All work in this course will be evaluated for your ability to meet the following writing objectives as well as for mathematical content.

1. Every solution must be written in such a way that the question that was asked is clear simply by reading the submitted solution.
2. Any table or graph that appears in the original problem must also appear somewhere in your solution.
3. All graphs that appear in your solution must contain axis names and scales. All graphs must be accompanied by a figure number and caption. When the graph is referenced in your written work, the reference must be by figure number. Additionally, graphs for applied problems must have units on each axis and the explicit meaning of each axis must be self-apparent either by the axis names or by the figure caption.
4. All tables that appear in your solution must have well defined column headings as well as an assigned table number accompanied by a brief caption (description). When the table is referenced in your written work, the reference must be by table number.
5. A brief introduction to the problem is almost always appropriate.
6. In applied problems, all variables and constants must be defined.
7. If you used the graph or table feature of your calculator in the problem solving process, you must include the graph or table in your written solution.
8. If you used some other non-trivial feature of your calculator (e.g., SOLVER), you must state this in your solution.
9. All (relevant) information given in the problem must be stated somewhere in your solution.
10. A sentence that orients the reader to the purpose of the mathematics should usually precede symbol pushing.
11. Your conclusion shall not be encased in a box, but rather stated at the end of your solution in complete sentence form.

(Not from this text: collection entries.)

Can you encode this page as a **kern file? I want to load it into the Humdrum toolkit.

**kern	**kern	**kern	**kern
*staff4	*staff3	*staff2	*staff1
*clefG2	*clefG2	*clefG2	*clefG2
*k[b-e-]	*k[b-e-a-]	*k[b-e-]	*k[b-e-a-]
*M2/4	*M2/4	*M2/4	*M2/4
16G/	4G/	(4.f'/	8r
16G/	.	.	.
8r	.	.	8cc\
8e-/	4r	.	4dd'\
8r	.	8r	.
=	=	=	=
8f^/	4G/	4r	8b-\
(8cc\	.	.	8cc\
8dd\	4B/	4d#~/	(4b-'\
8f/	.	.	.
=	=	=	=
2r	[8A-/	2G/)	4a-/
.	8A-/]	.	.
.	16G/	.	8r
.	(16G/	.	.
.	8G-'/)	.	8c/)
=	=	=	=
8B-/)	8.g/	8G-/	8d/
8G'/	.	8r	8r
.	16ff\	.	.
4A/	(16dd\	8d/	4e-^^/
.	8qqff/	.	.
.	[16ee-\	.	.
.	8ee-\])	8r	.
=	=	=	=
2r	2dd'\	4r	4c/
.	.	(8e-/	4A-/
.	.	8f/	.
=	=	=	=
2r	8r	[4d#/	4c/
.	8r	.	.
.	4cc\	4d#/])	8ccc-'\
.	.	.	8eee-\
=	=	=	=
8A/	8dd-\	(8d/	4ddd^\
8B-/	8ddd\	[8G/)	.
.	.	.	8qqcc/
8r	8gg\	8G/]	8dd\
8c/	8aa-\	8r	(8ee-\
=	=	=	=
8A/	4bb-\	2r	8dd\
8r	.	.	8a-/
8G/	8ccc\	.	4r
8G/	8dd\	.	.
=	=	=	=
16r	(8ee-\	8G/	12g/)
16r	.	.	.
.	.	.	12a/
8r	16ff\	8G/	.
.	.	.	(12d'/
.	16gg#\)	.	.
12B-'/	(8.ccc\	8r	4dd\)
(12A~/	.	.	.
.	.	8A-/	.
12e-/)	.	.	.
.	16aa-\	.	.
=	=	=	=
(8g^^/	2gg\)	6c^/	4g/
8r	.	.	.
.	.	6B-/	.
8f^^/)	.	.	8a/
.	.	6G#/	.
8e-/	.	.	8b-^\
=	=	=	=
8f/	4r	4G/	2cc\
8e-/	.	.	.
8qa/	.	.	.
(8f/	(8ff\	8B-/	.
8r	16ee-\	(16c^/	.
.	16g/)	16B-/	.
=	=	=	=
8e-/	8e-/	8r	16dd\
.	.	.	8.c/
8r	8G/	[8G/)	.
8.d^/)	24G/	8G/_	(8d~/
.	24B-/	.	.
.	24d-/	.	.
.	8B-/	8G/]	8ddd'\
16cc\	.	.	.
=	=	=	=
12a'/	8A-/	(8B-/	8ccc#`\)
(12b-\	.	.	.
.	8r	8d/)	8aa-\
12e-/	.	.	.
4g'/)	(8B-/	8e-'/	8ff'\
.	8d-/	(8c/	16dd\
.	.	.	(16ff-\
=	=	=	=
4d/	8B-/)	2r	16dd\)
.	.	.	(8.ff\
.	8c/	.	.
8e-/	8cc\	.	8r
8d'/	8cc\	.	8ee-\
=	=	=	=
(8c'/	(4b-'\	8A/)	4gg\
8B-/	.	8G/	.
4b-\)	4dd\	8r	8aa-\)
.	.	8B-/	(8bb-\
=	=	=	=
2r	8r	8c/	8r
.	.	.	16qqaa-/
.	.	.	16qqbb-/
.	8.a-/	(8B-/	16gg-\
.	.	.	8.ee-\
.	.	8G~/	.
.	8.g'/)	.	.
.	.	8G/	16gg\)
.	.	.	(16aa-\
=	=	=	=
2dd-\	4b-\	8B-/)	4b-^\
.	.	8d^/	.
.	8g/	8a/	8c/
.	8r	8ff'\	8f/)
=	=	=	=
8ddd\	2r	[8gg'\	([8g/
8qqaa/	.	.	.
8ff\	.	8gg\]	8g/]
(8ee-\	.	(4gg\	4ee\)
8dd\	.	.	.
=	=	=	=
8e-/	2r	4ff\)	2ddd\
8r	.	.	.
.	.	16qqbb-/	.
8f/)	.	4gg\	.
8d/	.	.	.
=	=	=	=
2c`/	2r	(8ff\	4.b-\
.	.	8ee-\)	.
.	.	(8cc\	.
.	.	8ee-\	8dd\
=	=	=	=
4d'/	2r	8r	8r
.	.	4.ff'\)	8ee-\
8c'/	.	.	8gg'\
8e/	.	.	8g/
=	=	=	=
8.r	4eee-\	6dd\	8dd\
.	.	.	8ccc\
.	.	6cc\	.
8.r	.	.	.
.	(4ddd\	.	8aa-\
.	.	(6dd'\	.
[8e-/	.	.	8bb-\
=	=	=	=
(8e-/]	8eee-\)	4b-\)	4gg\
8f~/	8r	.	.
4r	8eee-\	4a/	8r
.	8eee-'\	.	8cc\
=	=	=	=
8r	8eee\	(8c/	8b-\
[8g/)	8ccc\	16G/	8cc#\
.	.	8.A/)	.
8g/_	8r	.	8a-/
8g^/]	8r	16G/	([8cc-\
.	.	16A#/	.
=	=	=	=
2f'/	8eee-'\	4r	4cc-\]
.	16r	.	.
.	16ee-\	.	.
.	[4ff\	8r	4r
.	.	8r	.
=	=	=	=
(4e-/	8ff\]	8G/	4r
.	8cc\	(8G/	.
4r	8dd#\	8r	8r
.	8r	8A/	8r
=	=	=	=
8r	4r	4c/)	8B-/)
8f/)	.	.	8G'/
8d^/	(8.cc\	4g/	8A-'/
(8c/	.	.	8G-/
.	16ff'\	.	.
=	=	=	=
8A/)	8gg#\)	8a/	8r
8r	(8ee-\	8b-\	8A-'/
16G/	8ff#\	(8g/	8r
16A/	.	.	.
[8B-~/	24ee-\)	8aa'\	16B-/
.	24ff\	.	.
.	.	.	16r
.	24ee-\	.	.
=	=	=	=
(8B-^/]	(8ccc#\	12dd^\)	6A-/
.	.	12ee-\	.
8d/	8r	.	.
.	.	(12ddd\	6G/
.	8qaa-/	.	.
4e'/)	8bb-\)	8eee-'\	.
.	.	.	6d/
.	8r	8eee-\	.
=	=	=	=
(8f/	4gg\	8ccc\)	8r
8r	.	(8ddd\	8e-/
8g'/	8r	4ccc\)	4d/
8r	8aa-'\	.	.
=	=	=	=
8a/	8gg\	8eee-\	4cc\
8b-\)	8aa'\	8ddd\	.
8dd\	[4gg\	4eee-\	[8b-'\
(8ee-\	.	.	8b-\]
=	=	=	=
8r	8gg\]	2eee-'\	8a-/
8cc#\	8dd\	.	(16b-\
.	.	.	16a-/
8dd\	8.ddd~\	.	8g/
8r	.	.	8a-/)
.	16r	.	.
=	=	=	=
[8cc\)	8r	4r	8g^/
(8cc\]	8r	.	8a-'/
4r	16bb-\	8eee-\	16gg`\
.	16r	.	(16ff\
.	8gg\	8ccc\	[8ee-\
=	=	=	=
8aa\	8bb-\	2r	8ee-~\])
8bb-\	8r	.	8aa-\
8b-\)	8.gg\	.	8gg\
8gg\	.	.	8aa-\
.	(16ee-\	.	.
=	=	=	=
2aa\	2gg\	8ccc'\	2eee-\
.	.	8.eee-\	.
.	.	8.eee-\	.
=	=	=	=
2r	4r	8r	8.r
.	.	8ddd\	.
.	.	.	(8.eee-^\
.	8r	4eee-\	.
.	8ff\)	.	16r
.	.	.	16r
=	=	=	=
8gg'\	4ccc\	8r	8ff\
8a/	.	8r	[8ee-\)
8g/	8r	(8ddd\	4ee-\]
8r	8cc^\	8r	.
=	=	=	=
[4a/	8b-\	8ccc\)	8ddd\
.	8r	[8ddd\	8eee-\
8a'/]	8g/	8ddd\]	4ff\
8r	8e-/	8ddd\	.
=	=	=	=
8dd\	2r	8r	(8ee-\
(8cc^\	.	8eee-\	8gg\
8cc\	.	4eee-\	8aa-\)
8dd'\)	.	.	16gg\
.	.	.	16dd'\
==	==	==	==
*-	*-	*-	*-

12. Remember to line up your equal signs.
13. If work is word-processed all mathematical symbols must be generated with a math equation editor.

Emphasis should be placed on using technology such as Desmos and GeoGebra appropriately; such as when computing approximations, graphing curves, or visualizing or checking answers.  Technology should not be used as a substitute for meeting the outcomes and skills for the course that are expected to be done by hand.